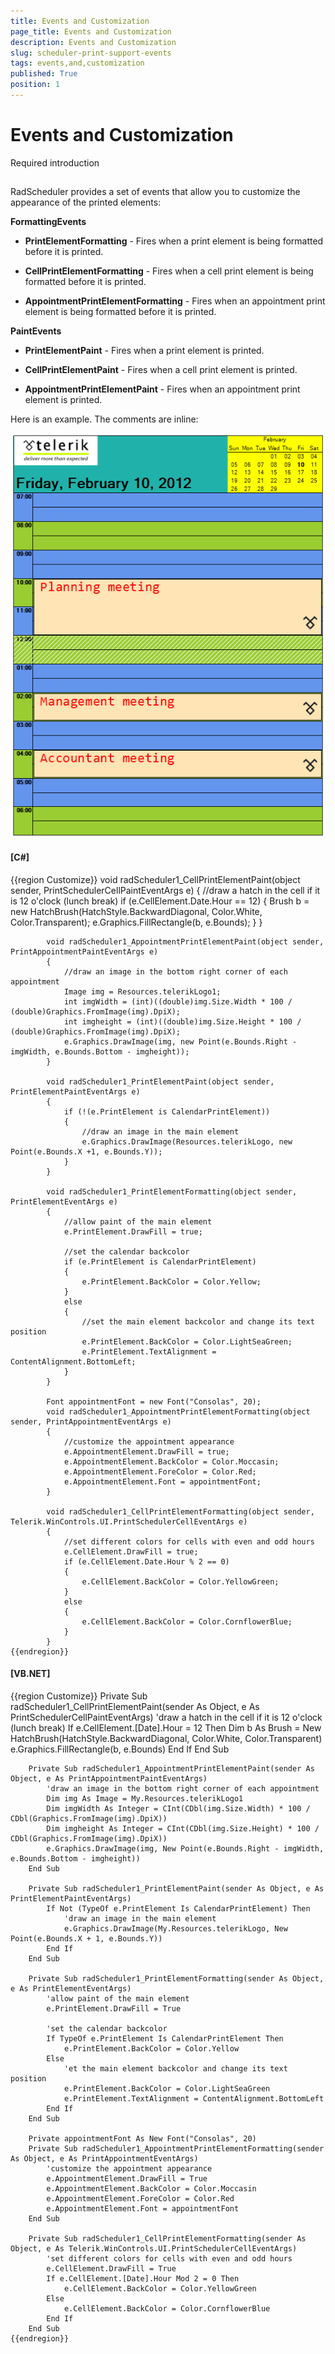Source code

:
 ```yaml
---
title: Events and Customization
page_title: Events and Customization
description: Events and Customization
slug: scheduler-print-support-events
tags: events,and,customization
published: True
position: 1
---
```


# Events and Customization



Required introduction

## 

RadScheduler provides a set of events that allow you to customize the appearance of the printed elements:

__FormattingEvents__

* __PrintElementFormatting__ - Fires when a print element is being formatted before it is printed.

* __CellPrintElementFormatting__ - Fires when a cell print element is being formatted before it is printed.

* __AppointmentPrintElementFormatting__ - Fires when an appointment print element is being formatted before it is printed.

__PaintEvents__

* __PrintElementPaint__ - Fires when a print element is printed.

* __CellPrintElementPaint__ - Fires when a cell print element is printed.

* __AppointmentPrintElementPaint__ - Fires when an appointment print element is printed.

Here is an example. The comments are inline:

![scheduler-print-support-events](images/scheduler-print-support-events.png)

#### __[C#]__

{{region Customize}}
	        void radScheduler1_CellPrintElementPaint(object sender, PrintSchedulerCellPaintEventArgs e)
	        {
	            //draw a hatch in the cell if it is 12 o'clock (lunch break)
	            if (e.CellElement.Date.Hour == 12)
	            {
	                Brush b = new HatchBrush(HatchStyle.BackwardDiagonal, Color.White, Color.Transparent);
	                e.Graphics.FillRectangle(b, e.Bounds);
	            }
	        }
	
	        void radScheduler1_AppointmentPrintElementPaint(object sender, PrintAppointmentPaintEventArgs e)
	        {
	            //draw an image in the bottom right corner of each appointment
	            Image img = Resources.telerikLogo1;
	            int imgWidth = (int)((double)img.Size.Width * 100 / (double)Graphics.FromImage(img).DpiX);
	            int imgheight = (int)((double)img.Size.Height * 100 / (double)Graphics.FromImage(img).DpiX);
	            e.Graphics.DrawImage(img, new Point(e.Bounds.Right - imgWidth, e.Bounds.Bottom - imgheight));
	        }
	
	        void radScheduler1_PrintElementPaint(object sender, PrintElementPaintEventArgs e)
	        {
	            if (!(e.PrintElement is CalendarPrintElement))
	            {
	                //draw an image in the main element
	                e.Graphics.DrawImage(Resources.telerikLogo, new Point(e.Bounds.X +1, e.Bounds.Y));
	            }
	        }
	
	        void radScheduler1_PrintElementFormatting(object sender, PrintElementEventArgs e)
	        {
	            //allow paint of the main element
	            e.PrintElement.DrawFill = true;
	
	            //set the calendar backcolor
	            if (e.PrintElement is CalendarPrintElement)
	            {
	                e.PrintElement.BackColor = Color.Yellow;
	            }
	            else
	            {
	                //set the main element backcolor and change its text position
	                e.PrintElement.BackColor = Color.LightSeaGreen;
	                e.PrintElement.TextAlignment = ContentAlignment.BottomLeft;
	            }
	        }
	
	        Font appointmentFont = new Font("Consolas", 20);
	        void radScheduler1_AppointmentPrintElementFormatting(object sender, PrintAppointmentEventArgs e)
	        {
	            //customize the appointment appearance
	            e.AppointmentElement.DrawFill = true;
	            e.AppointmentElement.BackColor = Color.Moccasin;
	            e.AppointmentElement.ForeColor = Color.Red;
	            e.AppointmentElement.Font = appointmentFont;
	        }
	
	        void radScheduler1_CellPrintElementFormatting(object sender, Telerik.WinControls.UI.PrintSchedulerCellEventArgs e)
	        {
	            //set different colors for cells with even and odd hours
	            e.CellElement.DrawFill = true;
	            if (e.CellElement.Date.Hour % 2 == 0)
	            {
	                e.CellElement.BackColor = Color.YellowGreen;
	            }
	            else
	            {
	                e.CellElement.BackColor = Color.CornflowerBlue;
	            }
	        }
	{{endregion}}



#### __[VB.NET]__

{{region Customize}}
	    Private Sub radScheduler1_CellPrintElementPaint(sender As Object, e As PrintSchedulerCellPaintEventArgs)
	        'draw a hatch in the cell if it is 12 o'clock (lunch break)
	        If e.CellElement.[Date].Hour = 12 Then
	            Dim b As Brush = New HatchBrush(HatchStyle.BackwardDiagonal, Color.White, Color.Transparent)
	            e.Graphics.FillRectangle(b, e.Bounds)
	        End If
	    End Sub
	
	    Private Sub radScheduler1_AppointmentPrintElementPaint(sender As Object, e As PrintAppointmentPaintEventArgs)
	        'draw an image in the bottom right corner of each appointment
	        Dim img As Image = My.Resources.telerikLogo1
	        Dim imgWidth As Integer = CInt(CDbl(img.Size.Width) * 100 / CDbl(Graphics.FromImage(img).DpiX))
	        Dim imgheight As Integer = CInt(CDbl(img.Size.Height) * 100 / CDbl(Graphics.FromImage(img).DpiX))
	        e.Graphics.DrawImage(img, New Point(e.Bounds.Right - imgWidth, e.Bounds.Bottom - imgheight))
	    End Sub
	
	    Private Sub radScheduler1_PrintElementPaint(sender As Object, e As PrintElementPaintEventArgs)
	        If Not (TypeOf e.PrintElement Is CalendarPrintElement) Then
	            'draw an image in the main element
	            e.Graphics.DrawImage(My.Resources.telerikLogo, New Point(e.Bounds.X + 1, e.Bounds.Y))
	        End If
	    End Sub
	
	    Private Sub radScheduler1_PrintElementFormatting(sender As Object, e As PrintElementEventArgs)
	        'allow paint of the main element
	        e.PrintElement.DrawFill = True
	
	        'set the calendar backcolor
	        If TypeOf e.PrintElement Is CalendarPrintElement Then
	            e.PrintElement.BackColor = Color.Yellow
	        Else
	            'et the main element backcolor and change its text position
	            e.PrintElement.BackColor = Color.LightSeaGreen
	            e.PrintElement.TextAlignment = ContentAlignment.BottomLeft
	        End If
	    End Sub
	
	    Private appointmentFont As New Font("Consolas", 20)
	    Private Sub radScheduler1_AppointmentPrintElementFormatting(sender As Object, e As PrintAppointmentEventArgs)
	        'customize the appointment appearance
	        e.AppointmentElement.DrawFill = True
	        e.AppointmentElement.BackColor = Color.Moccasin
	        e.AppointmentElement.ForeColor = Color.Red
	        e.AppointmentElement.Font = appointmentFont
	    End Sub
	
	    Private Sub radScheduler1_CellPrintElementFormatting(sender As Object, e As Telerik.WinControls.UI.PrintSchedulerCellEventArgs)
	        'set different colors for cells with even and odd hours
	        e.CellElement.DrawFill = True
	        If e.CellElement.[Date].Hour Mod 2 = 0 Then
	            e.CellElement.BackColor = Color.YellowGreen
	        Else
	            e.CellElement.BackColor = Color.CornflowerBlue
	        End If
	    End Sub
	{{endregion}}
+ + + + +
=== Task to carry out ===
Count the lines of the data that hold the word "imgWidth". Report the count and nothing more.

=== Worked solution ===
4